Он оглянулся на меня с любопытством. А я, чтобы поставить, как говорят, точки над «и», спросил:
- Почему это ты такую даль ездил бензин сливать? Можно было бы и поближе.
- Ближе нельзя, - сказал Николай. - Там сохатый воду пьет… - И, усмехнувшись, добавил:- Ведь все хочешь как лучше.
Некоторое время мы снова ехали молча.
- Мы тут столько бензину вылили, что уж и не растет ничего, - сказал Николай и спросил, подумав: - Значит, материал на меня везешь?
- Не только на тебя.
- На всех нас? На пятерых?
- На всех.
- Та-ак… - протянул он беззлобно. - Ишь ты, какой молодец! Прямо скрозь землю видишь. А если я тебя, например, скину сейчас, домой дорогу найдешь?
Я промолчал.
- Навряд ли, - продолжал Николай. - А мне скинуть - хоть бы что!.. Тут что хочешь делай, тайга не скажет. Тут у нас медведь - прокурор.
Я взглянул на него.
- А ты не бойся, - сказал он.
- Я и не боюсь.
- Не бойся. Ничего не сотворю. Довезу до самой станции. Кончать надо с нами так или эдак. А то самому тошно.

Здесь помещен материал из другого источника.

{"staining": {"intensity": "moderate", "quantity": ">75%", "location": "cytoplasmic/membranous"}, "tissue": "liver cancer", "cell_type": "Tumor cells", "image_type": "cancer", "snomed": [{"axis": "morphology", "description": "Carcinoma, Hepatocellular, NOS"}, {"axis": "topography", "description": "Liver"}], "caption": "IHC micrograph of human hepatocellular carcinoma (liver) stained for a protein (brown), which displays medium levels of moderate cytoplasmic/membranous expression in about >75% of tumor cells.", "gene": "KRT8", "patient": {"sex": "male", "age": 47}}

Метель утихала. Видно становилось дальше. Мы выехали на реку, и машина, как конь, с которого сняли путы, весело помчалась по гладкой поверхности, и «дворники» быстро заскользили по стеклу. Река была большая - шириной с километр; один берег виднелся в морозной дали, а другой, низкий, вообще не был бы заметен, если бы не зубастые ледяные торосы и тесные пятна кустов, протянувшиеся по далекой береговой полосе. Однообразная белая пустыня тянулась перед нами. Редко торчали вешки, отмечающие ледяную трассу. По льду курилась поземка.
- Про Аришку тоже будешь писать? - спросил Николай.
- Это мое дело.
- А я не советую. Она в этом вопросе - крайняя. Ясно?.. Про меня давай пиши, хоть заглавными буквами. А про Аришку забудь. Учти: я тебя где хочешь найду… Стукну - и глаз на столе… Ясно?..

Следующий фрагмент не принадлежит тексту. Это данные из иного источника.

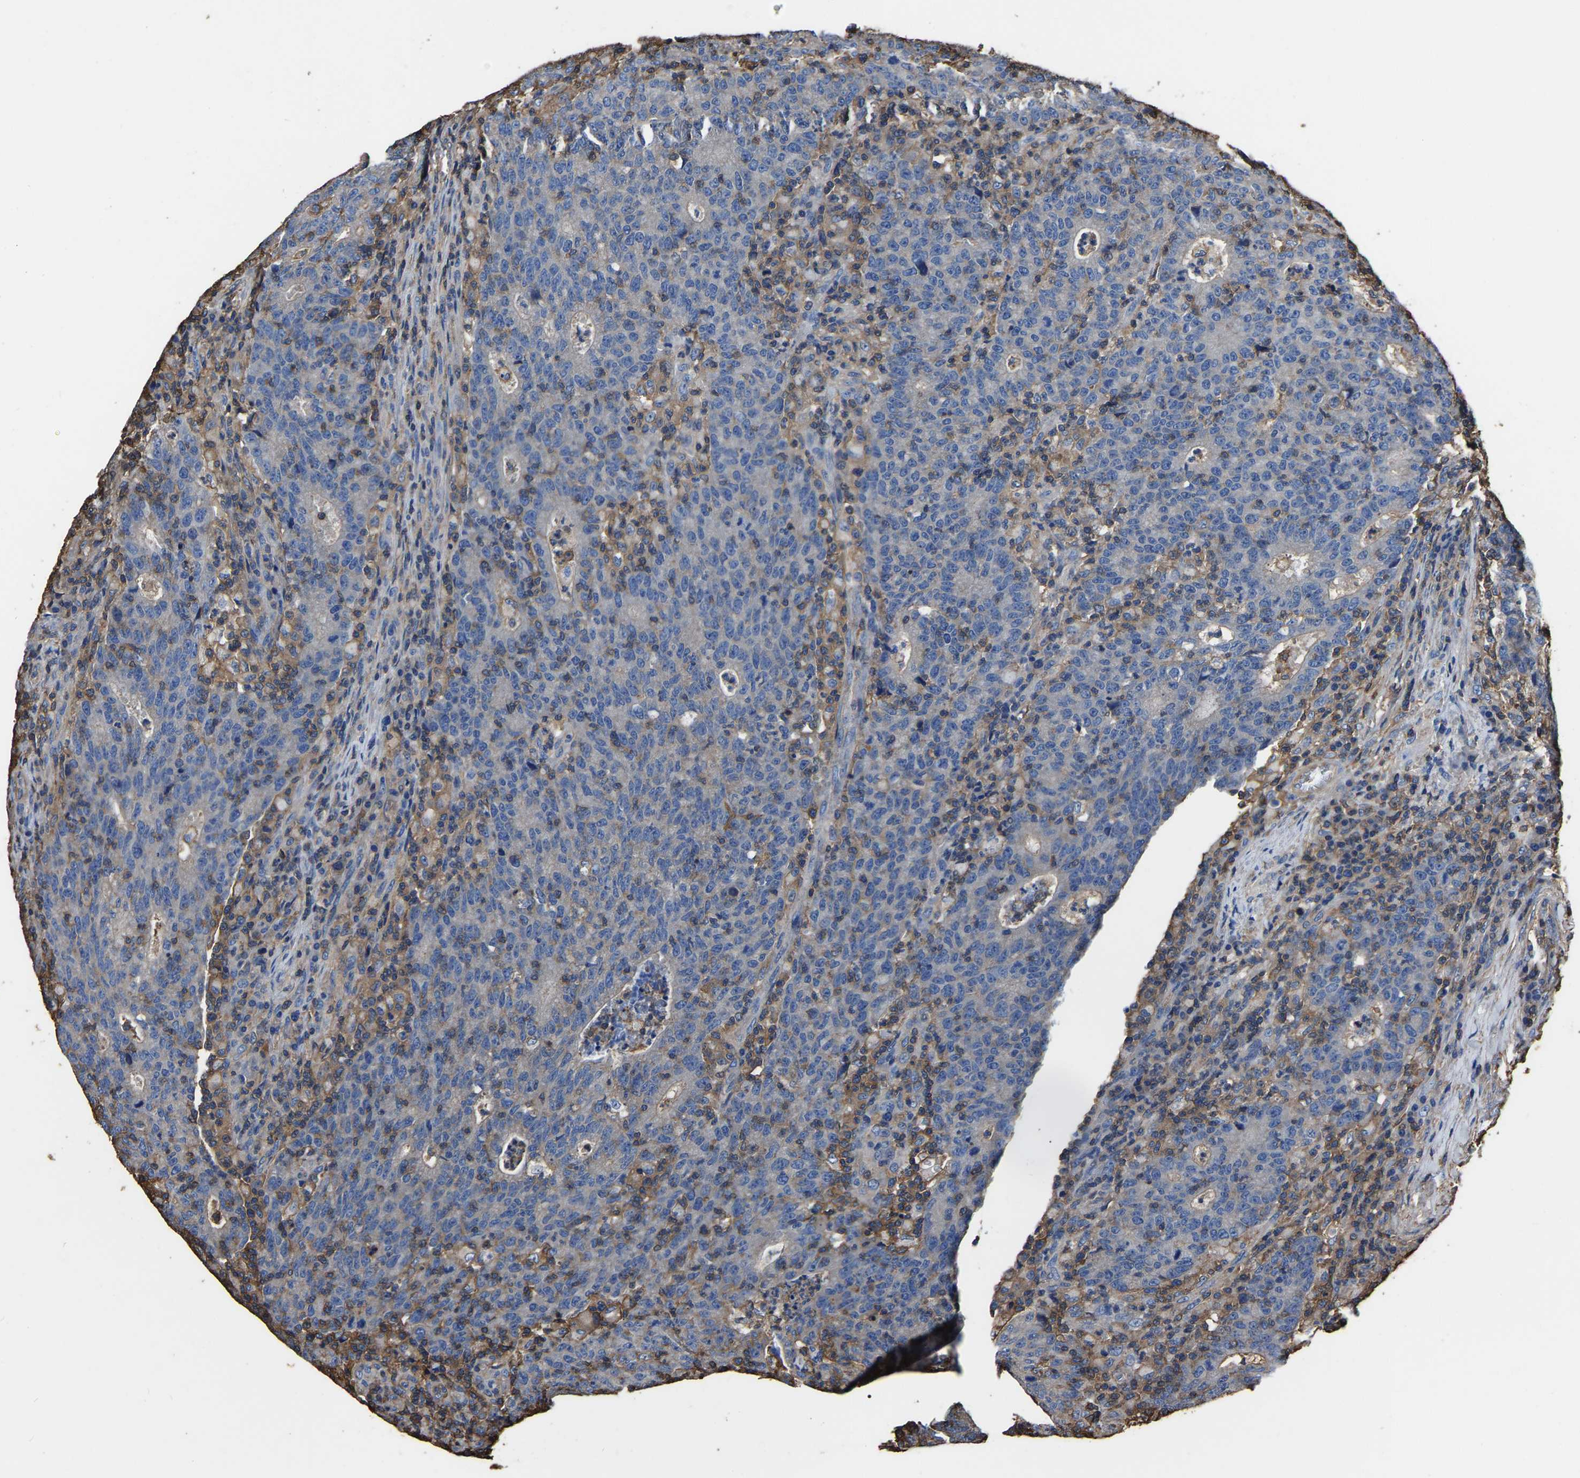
{"staining": {"intensity": "negative", "quantity": "none", "location": "none"}, "tissue": "colorectal cancer", "cell_type": "Tumor cells", "image_type": "cancer", "snomed": [{"axis": "morphology", "description": "Adenocarcinoma, NOS"}, {"axis": "topography", "description": "Colon"}], "caption": "IHC of adenocarcinoma (colorectal) displays no expression in tumor cells.", "gene": "ARMT1", "patient": {"sex": "female", "age": 75}}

Николай хотел продолжать, но что-то более важное, чем Аришка, отвлекло его внимание.
9
Мы не проехали и полпути, а продрог я основательно. Один раз я попросил Николая высадить меня и бежал километра полтора, чтобы согреться. И вскоре после этого случилась беда.
Помню, я еще ничего не подозревал, а Николай тревожно вслушивался в работу мотора. Он был сверхъестественно чуток к работе механизмов и смутно предчувствовал катастрофу, но не мог еще сообразить, откуда она идет. Напряжение его нервов незаметно передалось мне, и, когда мотор забарахлил, я нисколько не удивился.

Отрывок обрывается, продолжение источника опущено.